- Born: 1814 Dublin, Ireland
- Died: 9 September 1876 (aged 61–62) Melbourne, Victoria, Australia
- Education: Trinity College Dublin
- Occupations: Educator and clergyman
- Spouse(s): Mary Catherine Slade (m.1843), Agnes Jane March (m.1861)
- Parent(s): John Fuller Boake (father), Mary née Lodge (mother)

= Barcroft Boake (educator) =

Dr Barcroft Boake (1814 - 9 September 1876) was an Irish born clergyman and educator, who was the longest serving principal of Royal College Colombo, from 1842 to 1870.

Barcroft Boake was born in Dublin, Ireland in 1814, the only son of John Fuller Boake (1792-1865), a brick merchant, and Mary née Lodge.

In 1828, at the age of 14, he entered Trinity College Dublin, and in 1836 received a Bachelor of Arts. He subsequently obtained granted a Master of Arts, Bachelor of Divinity and Doctorate of Divinity.

Boake was ordained as a deacon by the Bishop of Cork, Samuel Kyle, in 1838 and as a priest in 1839.

In 1841 the Church Missionary Society proposed to establish a new school in southern India and offered Boake the position of headmaster.
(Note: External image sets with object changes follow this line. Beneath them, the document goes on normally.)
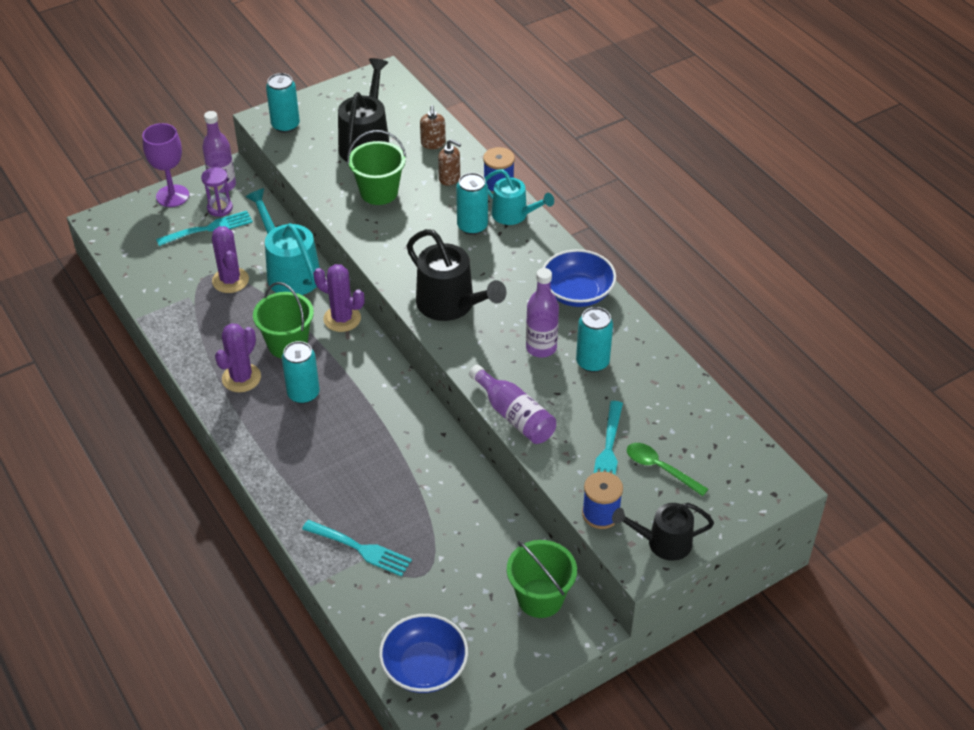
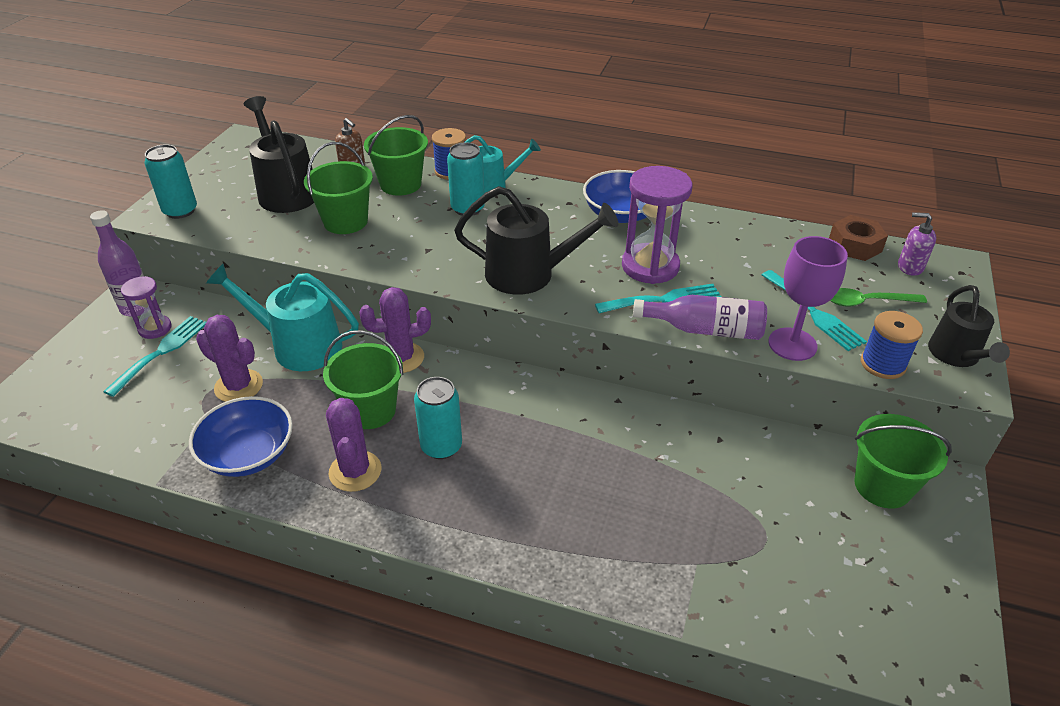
camera: 40 degrees left, 5 degrees down
(172, 196) = (83, 343): purple goblet -> purple goblet (792, 344)
(361, 549) = (681, 558): turquoise fork -> turquoise fork (664, 300)
(424, 667) = (889, 633): blue bowl -> blue bowl (248, 454)
(449, 178) = (400, 184): brown soap dispenser -> green bucket
(541, 348) = (650, 266): purple bottle -> purple hourglass
(592, 362) = (704, 255): turquoise can -> none
(663, 543) = (956, 356): black watering can -> black watering can turned 45 degrees counterclockwise
(722, 423) = (855, 245): none -> brown nut
(738, 465) = (909, 267): none -> purple soap dispenser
The scheme however broke down and the Society recommended to the Secretary of State that he be offered the position of principal of the Colombo Academy, a state school operated by the government. He accepted and sailed to Ceylon in September 1842.

In October 1842 Boake took up the role as the principal of Colombo Academy and he remained at that post until September 1870. In 1859 he helped establish the Queen's College, the first institution of higher education in Ceylon. The college was affiliated with Calcutta University, and prepared students from the Colombo Academy for entrance examinations to English universities. In 1865 the Morgan Committee, a committee of the Legislative Council of Ceylon, conducted an inquiry into education, recommending that it be reorganised and that scholarships should be awarded to study at the University of Oxford. As a result, in 1869, Queen's College was amalgamated with the Colombo Academy.

In 1868 he set up a hostel at the Colombo Academy, in San Sebastian, establishing it as one of the first boarding schools in Ceylon.

Boake also served as acting colonial chaplain and rector of Trinity Church, Colombo. On 23 March 1843 he married Mary Catherine Slade (1818-1860), the eldest daughter of Major General William Henry Slade (1787-1874) of the Royal Engineers and Mary née Holden, in Colombo, and they had eight children, including: William John Slade (1867-1889), the Police Magistrate Kalpitiya and Assistant Government Agent in various districts in the island; Mary Catherine; Emily and Fanny Lousia. Following Catherine's death on 17 January 1860, Boake married a second time, on 27 August 1861, to Agnes Jane Marsh (the daughter of Reverend Joseph Marsh, the first headmaster of the Colombo Academy), to whom he had a further five children, including: Alfred Hogarth; and Walter Hovenden.

Boake wrote several treatises which were published by the Ceylon Times in 1853 and 1854. He also had a sermon published by the Church Mission Press, Cotta 1857 which was preached at Trinity Church, Colombo on 1 June 1851.

After his retirement Boake and his family migrated to Melbourne, Australia on 26 October 1870 and served as the pastor of the Holy Trinity Church in Saint Kilda. He died in Melbourne, Victoria on 9 September 1876.